Maine has the lowest violent crime rate in the country, is blessed with a landscape and culture that are exquisite, and is ranked as the 17th best run state in the country. Jobless claims are the lowest since 2008, and the stock market is predicted to rise 11% next year. Spring is around the corner. So why is our Governor trying to scare the bejeezus out of us?
Because fear makes people think, act and vote irrationally. One example is the massive U.S.A. Patriot Act, passed by Congress six weeks after the September 11, 2001 terrorist attacks, just hours after it was printed and before it was read by lawmakers because the country and the country's leaders were afraid. Blatant violations of constitutional rights and civil liberties were offered up in the name of security.
Governor LePage gave his budget address on Thursday, and his message to the people of Maine is that we should be afraid. He said Maine's economic security is very fragile, our debt is crushing, and that past management of the state's finances has led us to the brink of disaster.
A near-bankrupt state is scary, if it were true. But it's not.
The Governor gets his facts about Maine's fiscal health from the Maine Heritage Policy Center, a conservative ideological think tank that regularly sounds the alarm to drum up contributions. Every conclusion of every report is the same: government is failing and we are in crisis. And please send a check.
Recently for instance the MHPC read a report prepared by the State's watchdog organization (OPEGA), put it's ideological spin on the facts, and proclaimed to have "discovered" that salaries paid at the Turnpike Authority are excessive. This MHPC "report" (a power point presentation with misleading graphs) was described as a "distorted view" that "confuses and clouds the issue" by policy expert Sam Pizigatti from the Institute for Policy Studies in Washington.
Those familiar with the MHPC clarion call are conditioned to take every so-called "report" with a grain of salt. Theirs is but one perspective that reflects the extreme right-wing philosophy now called the Tea Party. What's new and troubling is that the Maine Heritage Policy Center serves as the chief advisor to Governor LePage, and obviously wrote his speech about the budget.
"If we were a private sector company, we would be in bankruptcy," the Governor said, adding "we owe twice as much in debt as we expect to collect in General Fund Revenues over the next two years and our debt as a percentage of state GDP is twice the national average."
This is but another distorted view that confuses and clouds the issue so people become afraid.
Maine simply does not have inordinate or excessive debt. If it did, we wouldn't have bond ratings of AA2, AA+, and AA2 from the three leading bond-rating agencies Moody's, Fitch and Standard and Poor.

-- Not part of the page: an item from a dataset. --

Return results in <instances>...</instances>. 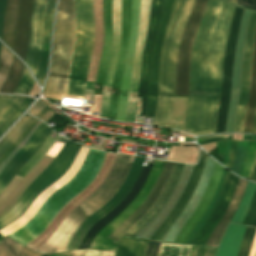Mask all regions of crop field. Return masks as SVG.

Maine's debt is low, and by all accounts our fiscal house is in order. CNN ranks Maine low among states in its debt ranking, and Maine is graded as the 17th best-managed state in a recent study. The pension "crisis" that the MHPC wants to use to scare people in to rolling back sound regulatory polices is rather a problem that was created decades ago and was on the path to being solved until the market crashed. Now that the market is predicted to rise 11% over the next year, we can exhale and continue to march forward towards the new economy employing responsible fiscal policies that will invest in our future and create quality jobs.
In addition to falsely misleading Maine people to believe we are steps away from the brink, the Maine Heritage Policy Center has convinced Governor LePage that borrowing to invest in infrastructure is akin to running up credit card debt. This simplistic analysis is an easy sell to vulnerable people facing their own mounting debt, but it isn't good policy and it won't help us. "Spending on infrastructure, R. & D., and education has the potential to create more value than it costs," and while "it's hard to make a case for investing more when everyone believes we should be spending less, but there's never been a better time. Interest rates are historically low, so borrowing is cheap. Corporations have already realized this: they borrowed half a trillion dollars last year," saysof the New Yorker.
If we were a private-sector company, we would be investing in the future.
Ten years after the U.S. Patriot Act was passed we are still paying the price for succumbing to fear-mongering by Dick Cheney and George Bush. Our neighbors are being stopped, searched and held without warrants, and we all face the humiliation of the TSA at airports. Today's weapon of mass destruction in Maine is fear of financial collapse. We the Real People of Maine must not be tricked in to believing the sky is falling. We must not let ideological think tanks sell our state to outside corporate interests, or pander to an extreme right-wing social agenda. We must not be afraid to move forward.